▶ _PROBLEM DESCRIPTION_
In the judgment in John Mary Kisembo v Kampala City Council, who appeared for the respondent?

▶ _DOCUMENT EXCERPT_
§ §

Court name
High Court of Uganda
Judgment date
2 November 2010

John Mary Kisembo v Kampala City Council (Miscellaneous Cause-2009/80) [2010] UGHC 61 (02 November 2010);

Cite this case
[2010] UGHC 61

JOHN MARY KISEMBO=============================APPLICANT
KAMPALA CITY COUNCIL==========================RESPONDENT



This application for Judicial Review was brought under Section 36 of the Judicature Act, Cap. 13 and the Judicature (Judicial Review Rules), S.1 2009 No. 11. The applicant seeks the following orders:

(a)      A declaration that the applicant is entitled to be paid pension by the respondent.
(b)      Mandamus directing the Secretary District Service Commission, an organ of
the respondent, to rescind the dismissal of the applicant and to substitute therefore (sic) an order of retirement.
( c)     Mandamus directing the respondent to include the applicant on the list of pensioners and to pay the applicant the pension due to him including all arrears from the time of the effective date of his retirement.
(d)      General damages.
(e)      Costs

At the conferencing the parties agreed that:
1.       The applicant was an employee of the respondent.
2.       The District Service Commission directed the respondent to dismiss him which was done.
3.       The applicant felt aggrieved by that decision and filed HCCS No.216 of 2002.
4.       The claim was for, inter alia, pension.
5.       Consent judgment in terms of annexture JMK 5 was filed by the parties in court.
6.       All the benefits stated in the consent judgment were paid.

In this application court is to decide:
1.       Whether pension was covered by the consent judgment.
2.       Whether the procedure adopted by the applicant is proper.
3.       Whether the cause is res judicata.
4.       Whether the claim is barred by law.

Mr. Sebastian Angeret for the applicant
Mr. Joash Sendege for the respondent.

Issue No. 1: Whether the pension was covered by the consent judgment.

§ §

▶ _DATASET EXTRACT_
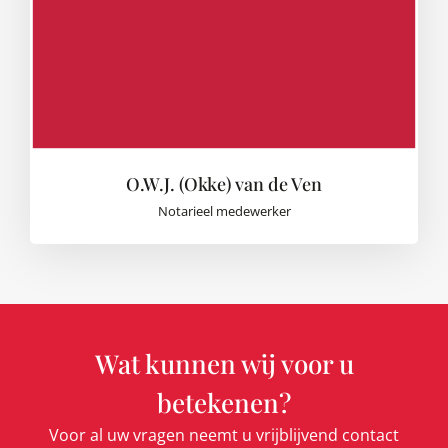
O.W.J. (Okke) van de Ven
Notarieel medewerker
Wat kunnen wij voor u
betekenen?
Voor al uw vragen neemt u vrijblijvend contact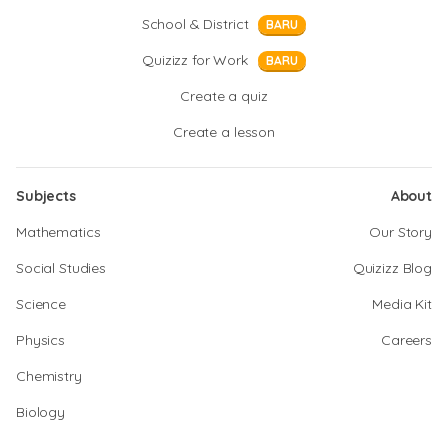
School & District
BARU
Quizizz for Work
BARU
Create a quiz
Create a lesson
Subjects
About
Mathematics
Our Story
Social Studies
Quizizz Blog
Science
Media Kit
Physics
Careers
Chemistry
Biology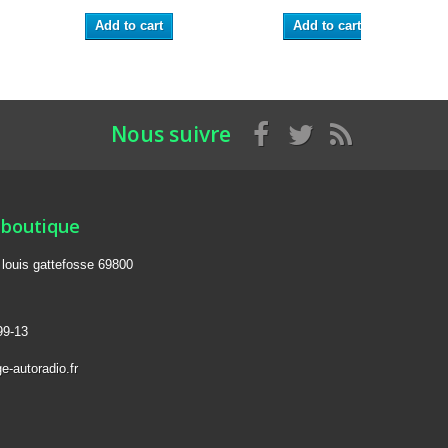
Add to cart
Add to cart
Nous suivre
 boutique
e louis gattefosse 69800
99-13
e-autoradio.fr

§ §

▶ _TASK RESULT_
Mr. Joash Sendege appeared for the respondent.